## WHAT IS NEEDED
Retype the records below exactly as they stand, omitting the pictures.

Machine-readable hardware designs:
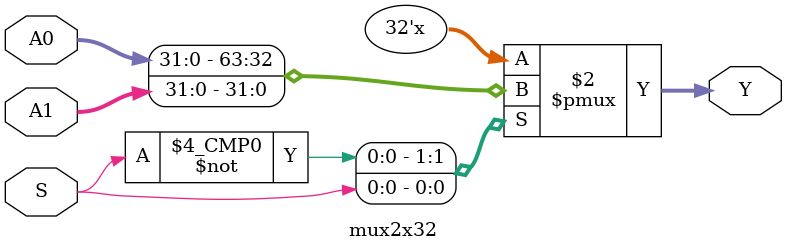
<source format=v>
`timescale 1ns / 1ps



module mux2x32(A0,A1,S,Y);
input [31:0] A0,A1;
input S;
output reg[31:0] Y;
always@(*)
    begin
    case(S)
        0:Y=A0;
        1:Y=A1;
    endcase
    end
endmodule

</source>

## RESPONSE TO THE EXERCISE
<source format=v>
`timescale 1ns / 1ps



module mux2x32(A0,A1,S,Y);
input [31:0] A0,A1;
input S;
output reg[31:0] Y;
always@(*)
    begin
    case(S)
        0:Y=A0;
        1:Y=A1;
    endcase
    end
endmodule

</source>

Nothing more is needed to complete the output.